Can that might be the reason?????
I have got Win XP SP2 on a P4 , 845GVSR machine.My HDD is 80 GB seagate.


----------



## Vishal Gupta (May 18, 2006)

Now its clear dude!
Hurry and ask ur system vendor to replace it, otherwise u'll loose ur important data...


----------



## ~Phenom~ (May 19, 2006)

but , its out of warranty coz mine had only one yr warranty and not 5 yr warranty which seagate introduced one week after i purchased my HDD.
My bad luck.


----------



## Vishal Gupta (May 19, 2006)

Ask him to repair it!
I don't know anything about it but hv heard that bad sectors can be marked so that no more data can be lost in those sectors...

[EDIT]
Run Scandisk in DOS and make a full scan (can't remember the exact option but its like thorough of windows scandisk).
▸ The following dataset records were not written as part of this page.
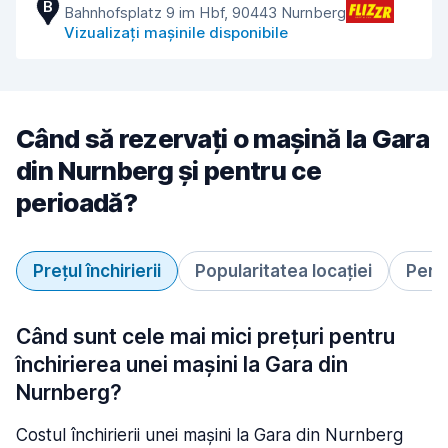
B
Bahnhofsplatz 9 im Hbf, 90443 Nurnberg
Vizualizați mașinile disponibile
Când să rezervați o mașină la Gara
din Nurnberg și pentru ce
perioadă?
Prețul închirierii
Popularitatea locației
Perio
Când sunt cele mai mici prețuri pentru
închirierea unei mașini la Gara din
Nurnberg?
Costul închirierii unei mașini la Gara din Nurnberg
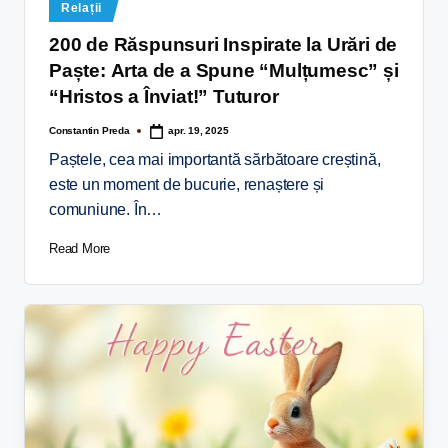
Relații
200 de Răspunsuri Inspirate la Urări de
Paște: Arta de a Spune “Mulțumesc” și
“Hristos a Înviat!” Tuturor
Constantin Preda
apr. 19, 2025
Paștele, cea mai importantă sărbătoare creștină,
este un moment de bucurie, renaștere și
comuniune. În…
Read More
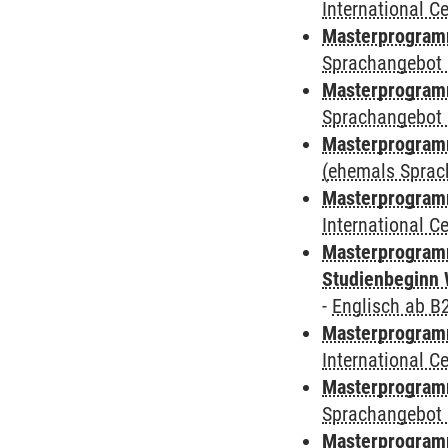
International 
Masterprogramm
Sprachangebot 
Masterprogramm
Sprachangebot 
Masterprogram
(ehemals Sprac
Masterprogramm
International 
Masterprogramm
Studienbeginn 
-
Englisch ab B
Masterprogramm
International 
Masterprogramm
Sprachangebot 
Masterprogramm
Sometimes it also help in marking the BAD sectors.
[/EDIT]


----------



## Choto Cheeta (May 19, 2006)

~Phenom~ said:
			
		

> thanx for reply.
> i scandisk my C ( windows drive) and it showed *1.32 GB bad sectors*.
> Can that might be the reason?????
> I have got Win XP SP2 on a P4 , 845GVSR machine.My HDD is 80 GB seagate.



OFF Topic...

i am really stunned... u sure it showed 1.32 *GB*... thats... welll i am speech less...

normally its in bytes.. some time in worst case it may be few kbs... even one can imagine couple of MBs.... but Count in GB...

i dont know for others, but to me... this is the highest i ever hard... i never thought in my dreams that a HDD can have bad sectors in GBs...


----------



## ~Phenom~ (May 19, 2006)

well guys ,my system refused to boot last night due to bad HDD.
So , i repartitioned my HDD ,fixed my MBR , left all the bad sectors area unpartitioned reinstalled my WIN XP SP2 and all those softwares. Now , atlast I m back working on my machine.
@saurav cheeta , yes it showed 3.2 GB bad sectors but in MB.


----------